The rule was: “Ladies, I take a photo [of you], you tell me your story. Next week, I give you four photos.” Literally, I give them four photos. “And I put the CD in your property.” So that’s the way it works.

The women took the photos and sent them to their boyfriends in [other] jails. The prison didn’t like this. Why? I don’t know. It’s not a problem when the men down [the jail] do it. But when the women did it, it was a problem. Do I understand why? Do I make an issue out of it? No! But what happens? I get banned from the jail. Because the women did it.

So then I went back and I said: can we try again? The jail said yes. So long as they understand the rules…

So I said fine. I went back. And I explained all this: “I give you photos. You can send them home. But you cannot send them to the jail.” All the women said, “No problem, we understand.” They sent them home with instructions to send them to the jail. From home. Why? Because they weren’t sending them to the jail.

So, what happened? I got banned again. So I get back in and I said to the women, “You cannot send anything, any of these photos, in any form, from any place to the other jail.” And a woman raises her hand and said, “Can I have Xeroxes made of photos, instead?” And I said, no, you cannot. And I stopped going in. Because it was – at some point – if I kept going in, a problem.

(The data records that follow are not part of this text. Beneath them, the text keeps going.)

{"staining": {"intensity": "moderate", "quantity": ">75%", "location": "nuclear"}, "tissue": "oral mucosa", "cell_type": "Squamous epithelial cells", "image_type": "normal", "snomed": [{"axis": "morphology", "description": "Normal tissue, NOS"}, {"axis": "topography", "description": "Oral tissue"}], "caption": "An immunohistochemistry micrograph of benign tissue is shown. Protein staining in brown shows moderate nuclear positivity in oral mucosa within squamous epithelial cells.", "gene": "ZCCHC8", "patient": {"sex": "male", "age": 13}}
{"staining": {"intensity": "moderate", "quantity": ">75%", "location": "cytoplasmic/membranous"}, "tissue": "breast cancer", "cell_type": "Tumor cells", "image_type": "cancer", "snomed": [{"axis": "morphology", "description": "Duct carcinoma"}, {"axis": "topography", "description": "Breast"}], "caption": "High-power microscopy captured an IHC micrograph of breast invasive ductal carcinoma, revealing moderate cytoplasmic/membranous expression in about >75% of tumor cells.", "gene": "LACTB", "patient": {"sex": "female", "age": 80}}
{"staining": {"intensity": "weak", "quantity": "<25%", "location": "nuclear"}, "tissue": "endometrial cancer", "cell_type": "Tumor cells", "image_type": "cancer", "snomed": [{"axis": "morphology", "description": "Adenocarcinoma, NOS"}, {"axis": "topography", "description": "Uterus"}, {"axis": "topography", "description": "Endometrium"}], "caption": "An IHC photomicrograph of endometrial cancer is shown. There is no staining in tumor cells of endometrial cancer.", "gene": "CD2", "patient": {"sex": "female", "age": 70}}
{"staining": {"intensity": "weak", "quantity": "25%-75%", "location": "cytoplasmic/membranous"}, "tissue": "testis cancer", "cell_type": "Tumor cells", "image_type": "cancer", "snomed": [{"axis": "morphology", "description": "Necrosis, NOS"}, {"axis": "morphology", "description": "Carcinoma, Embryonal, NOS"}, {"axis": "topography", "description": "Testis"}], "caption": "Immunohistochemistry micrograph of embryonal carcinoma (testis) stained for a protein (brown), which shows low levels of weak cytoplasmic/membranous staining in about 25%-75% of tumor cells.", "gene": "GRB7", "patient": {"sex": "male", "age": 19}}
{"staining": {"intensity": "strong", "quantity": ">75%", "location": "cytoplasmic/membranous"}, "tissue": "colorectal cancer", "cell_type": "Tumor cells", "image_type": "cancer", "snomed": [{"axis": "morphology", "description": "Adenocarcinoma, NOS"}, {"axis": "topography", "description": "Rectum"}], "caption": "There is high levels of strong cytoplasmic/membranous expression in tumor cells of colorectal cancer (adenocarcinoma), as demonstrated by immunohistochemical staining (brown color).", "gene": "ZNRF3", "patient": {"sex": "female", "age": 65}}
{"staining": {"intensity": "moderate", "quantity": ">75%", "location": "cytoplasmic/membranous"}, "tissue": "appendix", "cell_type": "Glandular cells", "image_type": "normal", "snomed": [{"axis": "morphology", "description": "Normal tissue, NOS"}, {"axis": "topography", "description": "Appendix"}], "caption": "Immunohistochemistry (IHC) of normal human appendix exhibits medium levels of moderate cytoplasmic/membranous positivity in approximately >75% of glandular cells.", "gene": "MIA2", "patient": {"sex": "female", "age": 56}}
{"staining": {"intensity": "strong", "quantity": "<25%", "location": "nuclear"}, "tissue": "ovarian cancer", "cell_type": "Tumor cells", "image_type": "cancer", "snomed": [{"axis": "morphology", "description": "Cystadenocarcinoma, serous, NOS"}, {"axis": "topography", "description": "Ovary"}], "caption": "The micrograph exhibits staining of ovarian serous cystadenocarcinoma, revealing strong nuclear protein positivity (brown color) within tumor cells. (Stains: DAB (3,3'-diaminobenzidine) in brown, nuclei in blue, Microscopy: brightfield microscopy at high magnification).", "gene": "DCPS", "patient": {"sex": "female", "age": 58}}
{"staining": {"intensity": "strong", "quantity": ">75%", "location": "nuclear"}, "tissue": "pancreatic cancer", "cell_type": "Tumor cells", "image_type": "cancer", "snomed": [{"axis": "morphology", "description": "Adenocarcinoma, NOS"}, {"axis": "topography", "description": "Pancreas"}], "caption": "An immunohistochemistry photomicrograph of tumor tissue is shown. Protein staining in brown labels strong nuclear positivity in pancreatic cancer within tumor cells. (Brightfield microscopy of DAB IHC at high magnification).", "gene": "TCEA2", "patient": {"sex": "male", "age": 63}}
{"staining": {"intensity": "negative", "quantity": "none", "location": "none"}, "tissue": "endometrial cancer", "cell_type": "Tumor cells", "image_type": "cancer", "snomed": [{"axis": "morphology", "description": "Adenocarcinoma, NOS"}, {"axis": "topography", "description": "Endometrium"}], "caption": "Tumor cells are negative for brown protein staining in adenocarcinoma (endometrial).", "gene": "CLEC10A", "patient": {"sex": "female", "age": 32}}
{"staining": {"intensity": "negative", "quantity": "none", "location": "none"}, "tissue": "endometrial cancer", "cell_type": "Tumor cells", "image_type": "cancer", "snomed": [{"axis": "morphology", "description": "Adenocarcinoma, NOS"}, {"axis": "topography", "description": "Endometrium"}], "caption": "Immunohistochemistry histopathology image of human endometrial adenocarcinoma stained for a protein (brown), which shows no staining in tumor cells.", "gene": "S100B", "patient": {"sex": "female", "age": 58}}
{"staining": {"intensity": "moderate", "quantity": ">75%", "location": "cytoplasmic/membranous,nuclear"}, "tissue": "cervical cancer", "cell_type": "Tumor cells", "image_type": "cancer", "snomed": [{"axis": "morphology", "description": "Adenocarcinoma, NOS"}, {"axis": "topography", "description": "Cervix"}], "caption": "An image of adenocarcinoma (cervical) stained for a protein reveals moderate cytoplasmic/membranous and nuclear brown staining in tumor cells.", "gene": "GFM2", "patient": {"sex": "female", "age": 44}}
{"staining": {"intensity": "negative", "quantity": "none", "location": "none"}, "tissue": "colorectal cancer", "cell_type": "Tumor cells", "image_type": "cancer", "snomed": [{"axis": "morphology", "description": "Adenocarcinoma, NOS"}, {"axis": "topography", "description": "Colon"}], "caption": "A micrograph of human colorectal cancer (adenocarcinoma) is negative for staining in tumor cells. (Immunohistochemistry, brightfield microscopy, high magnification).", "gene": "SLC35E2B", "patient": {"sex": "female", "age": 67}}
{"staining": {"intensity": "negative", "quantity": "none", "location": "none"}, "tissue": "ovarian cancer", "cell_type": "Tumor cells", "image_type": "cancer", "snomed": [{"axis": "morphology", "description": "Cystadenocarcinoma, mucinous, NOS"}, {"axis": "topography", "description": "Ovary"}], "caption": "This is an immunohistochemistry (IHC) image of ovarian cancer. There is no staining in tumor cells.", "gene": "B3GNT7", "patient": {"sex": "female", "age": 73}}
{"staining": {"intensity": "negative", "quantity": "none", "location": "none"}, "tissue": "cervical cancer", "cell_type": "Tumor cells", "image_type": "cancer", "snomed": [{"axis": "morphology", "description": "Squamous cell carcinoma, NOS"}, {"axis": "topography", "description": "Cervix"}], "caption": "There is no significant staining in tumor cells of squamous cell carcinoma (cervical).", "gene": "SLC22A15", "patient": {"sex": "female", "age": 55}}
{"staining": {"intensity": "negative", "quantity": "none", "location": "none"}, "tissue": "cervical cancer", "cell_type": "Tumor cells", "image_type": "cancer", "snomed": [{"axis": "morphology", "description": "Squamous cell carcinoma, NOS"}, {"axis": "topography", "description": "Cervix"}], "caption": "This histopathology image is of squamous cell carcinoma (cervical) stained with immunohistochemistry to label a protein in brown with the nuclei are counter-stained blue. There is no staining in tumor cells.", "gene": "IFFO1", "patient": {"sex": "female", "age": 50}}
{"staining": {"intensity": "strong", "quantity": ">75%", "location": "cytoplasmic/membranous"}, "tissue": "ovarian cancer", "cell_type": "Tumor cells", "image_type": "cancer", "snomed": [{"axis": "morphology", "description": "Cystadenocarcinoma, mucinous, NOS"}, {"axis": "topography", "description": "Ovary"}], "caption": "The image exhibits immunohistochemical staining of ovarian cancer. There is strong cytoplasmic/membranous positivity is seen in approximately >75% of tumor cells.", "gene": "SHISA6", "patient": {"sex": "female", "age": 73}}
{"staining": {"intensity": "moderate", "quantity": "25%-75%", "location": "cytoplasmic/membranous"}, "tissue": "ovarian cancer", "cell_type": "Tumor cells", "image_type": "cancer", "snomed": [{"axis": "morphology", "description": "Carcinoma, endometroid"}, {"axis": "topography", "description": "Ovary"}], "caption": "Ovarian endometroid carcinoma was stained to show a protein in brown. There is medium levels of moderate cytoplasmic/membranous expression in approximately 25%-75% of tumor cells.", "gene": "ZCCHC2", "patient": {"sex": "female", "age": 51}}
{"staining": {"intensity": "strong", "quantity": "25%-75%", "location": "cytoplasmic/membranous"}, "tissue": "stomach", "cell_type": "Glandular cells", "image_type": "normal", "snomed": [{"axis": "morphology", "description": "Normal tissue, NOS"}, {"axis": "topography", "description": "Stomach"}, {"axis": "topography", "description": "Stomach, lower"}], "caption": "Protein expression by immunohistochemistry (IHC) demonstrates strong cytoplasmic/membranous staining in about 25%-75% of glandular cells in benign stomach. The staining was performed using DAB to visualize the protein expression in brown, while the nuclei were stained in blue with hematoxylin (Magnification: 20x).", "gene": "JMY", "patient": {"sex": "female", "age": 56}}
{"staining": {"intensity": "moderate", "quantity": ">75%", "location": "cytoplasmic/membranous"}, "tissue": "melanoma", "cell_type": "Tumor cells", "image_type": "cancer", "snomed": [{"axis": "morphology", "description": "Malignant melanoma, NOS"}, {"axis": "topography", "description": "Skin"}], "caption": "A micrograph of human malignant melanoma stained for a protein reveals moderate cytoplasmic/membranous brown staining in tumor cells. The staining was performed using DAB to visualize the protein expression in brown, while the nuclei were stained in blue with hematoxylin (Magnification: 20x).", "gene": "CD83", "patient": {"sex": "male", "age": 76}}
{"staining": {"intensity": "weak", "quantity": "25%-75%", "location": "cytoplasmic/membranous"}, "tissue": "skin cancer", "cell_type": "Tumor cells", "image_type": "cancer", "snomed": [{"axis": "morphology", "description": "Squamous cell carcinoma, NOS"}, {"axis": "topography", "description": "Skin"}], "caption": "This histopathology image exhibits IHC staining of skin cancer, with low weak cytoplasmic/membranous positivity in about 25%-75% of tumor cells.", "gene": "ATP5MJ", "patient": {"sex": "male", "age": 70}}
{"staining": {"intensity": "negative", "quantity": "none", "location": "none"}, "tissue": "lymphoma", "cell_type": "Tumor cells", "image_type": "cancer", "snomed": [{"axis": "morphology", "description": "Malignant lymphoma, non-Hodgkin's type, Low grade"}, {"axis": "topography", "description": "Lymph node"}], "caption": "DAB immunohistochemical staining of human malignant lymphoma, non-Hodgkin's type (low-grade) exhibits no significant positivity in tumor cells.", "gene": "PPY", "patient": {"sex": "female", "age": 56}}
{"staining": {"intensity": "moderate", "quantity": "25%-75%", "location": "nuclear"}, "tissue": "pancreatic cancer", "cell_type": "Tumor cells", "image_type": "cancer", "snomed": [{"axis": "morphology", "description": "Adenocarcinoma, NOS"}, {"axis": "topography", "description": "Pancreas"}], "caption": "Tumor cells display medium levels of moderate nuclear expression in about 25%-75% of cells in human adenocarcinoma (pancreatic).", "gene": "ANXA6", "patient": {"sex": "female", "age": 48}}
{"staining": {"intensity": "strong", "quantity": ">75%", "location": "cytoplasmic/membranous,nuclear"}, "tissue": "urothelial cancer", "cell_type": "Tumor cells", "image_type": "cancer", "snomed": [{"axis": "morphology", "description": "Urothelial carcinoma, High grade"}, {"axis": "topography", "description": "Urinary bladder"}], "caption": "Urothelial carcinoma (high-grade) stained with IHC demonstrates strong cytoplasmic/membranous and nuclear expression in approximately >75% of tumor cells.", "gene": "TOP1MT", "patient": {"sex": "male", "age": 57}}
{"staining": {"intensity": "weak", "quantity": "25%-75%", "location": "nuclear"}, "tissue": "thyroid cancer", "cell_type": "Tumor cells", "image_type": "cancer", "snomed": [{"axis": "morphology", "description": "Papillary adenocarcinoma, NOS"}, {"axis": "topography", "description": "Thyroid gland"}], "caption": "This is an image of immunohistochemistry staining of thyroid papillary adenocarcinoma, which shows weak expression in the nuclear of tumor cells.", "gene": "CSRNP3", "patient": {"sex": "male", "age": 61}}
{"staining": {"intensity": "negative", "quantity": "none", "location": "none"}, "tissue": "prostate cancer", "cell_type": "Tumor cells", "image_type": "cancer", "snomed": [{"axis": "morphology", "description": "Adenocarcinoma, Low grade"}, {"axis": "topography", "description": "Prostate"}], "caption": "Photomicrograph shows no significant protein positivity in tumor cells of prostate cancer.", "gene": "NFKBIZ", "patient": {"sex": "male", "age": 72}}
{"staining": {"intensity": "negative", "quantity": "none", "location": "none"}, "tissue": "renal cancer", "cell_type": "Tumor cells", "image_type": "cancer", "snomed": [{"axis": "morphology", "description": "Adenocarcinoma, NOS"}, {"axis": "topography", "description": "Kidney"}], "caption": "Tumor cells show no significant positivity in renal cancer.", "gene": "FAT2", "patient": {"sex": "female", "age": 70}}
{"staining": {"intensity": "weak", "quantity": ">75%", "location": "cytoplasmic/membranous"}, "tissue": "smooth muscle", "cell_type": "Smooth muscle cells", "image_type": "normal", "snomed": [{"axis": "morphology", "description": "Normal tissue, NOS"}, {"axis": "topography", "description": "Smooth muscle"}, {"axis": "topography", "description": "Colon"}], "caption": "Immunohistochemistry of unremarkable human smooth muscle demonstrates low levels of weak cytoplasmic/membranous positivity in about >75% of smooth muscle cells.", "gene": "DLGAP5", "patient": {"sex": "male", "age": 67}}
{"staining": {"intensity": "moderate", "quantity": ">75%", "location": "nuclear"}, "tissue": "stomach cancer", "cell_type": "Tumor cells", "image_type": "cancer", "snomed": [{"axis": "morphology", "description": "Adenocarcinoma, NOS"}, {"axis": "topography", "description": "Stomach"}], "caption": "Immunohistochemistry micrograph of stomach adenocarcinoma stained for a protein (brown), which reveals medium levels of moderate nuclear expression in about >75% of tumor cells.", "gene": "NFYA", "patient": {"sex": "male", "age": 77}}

UPDATED: Bob soon after returned to the jail to work with female prisoners.

I have often described photographs in prisons as emotional currency. The tenacity and single mindedness of these female prisoners is, to me, quite amusing. They’re resolute in how they want to use photographs, and the variant ways they circumnavigate an unenforcable rule trumps any analysis they make of the rule itself.

They’re just trying to connect … but it caused problems for Bob!

Another thing to negotiate when making photographs in sites of incarceration.

Bob Gumpert’s website Take A Picture, Tell A Story

From the inbox:

Prison Photography will be honored with a 2011 Photo Blog Award from LIFE.com.

This is the first annual Photo Blog Awards from LIFE.com and this year the editors have selected 20 blogs. To determine the 2011 honorees, LIFE.com editors considered nearly 300 blogs that count photography as central to their mission. Winners range from major news organizations to individual enthusiasts who are transforming the ways that photographs are made, shared, and discussed.”

So that’s unexpected and quite a lovely way to start the week. Chuffed to be on a list with so many other great blogs I read and respect – 500 Photographers, A Photo Editor, aCurator, American Suburb X, Bagnews Notes, Burn, Conscientious, Feature Shoot, New York Times’ Lens, NPR’s The Picture Show, PDN, The Sartortialist, TIME.com’s Lightbox, What’s the Jackanory?

To celebrate, my housemate made a rhubarb-sprinkle-surprise-sponge-cake, which is just about the best cake there is.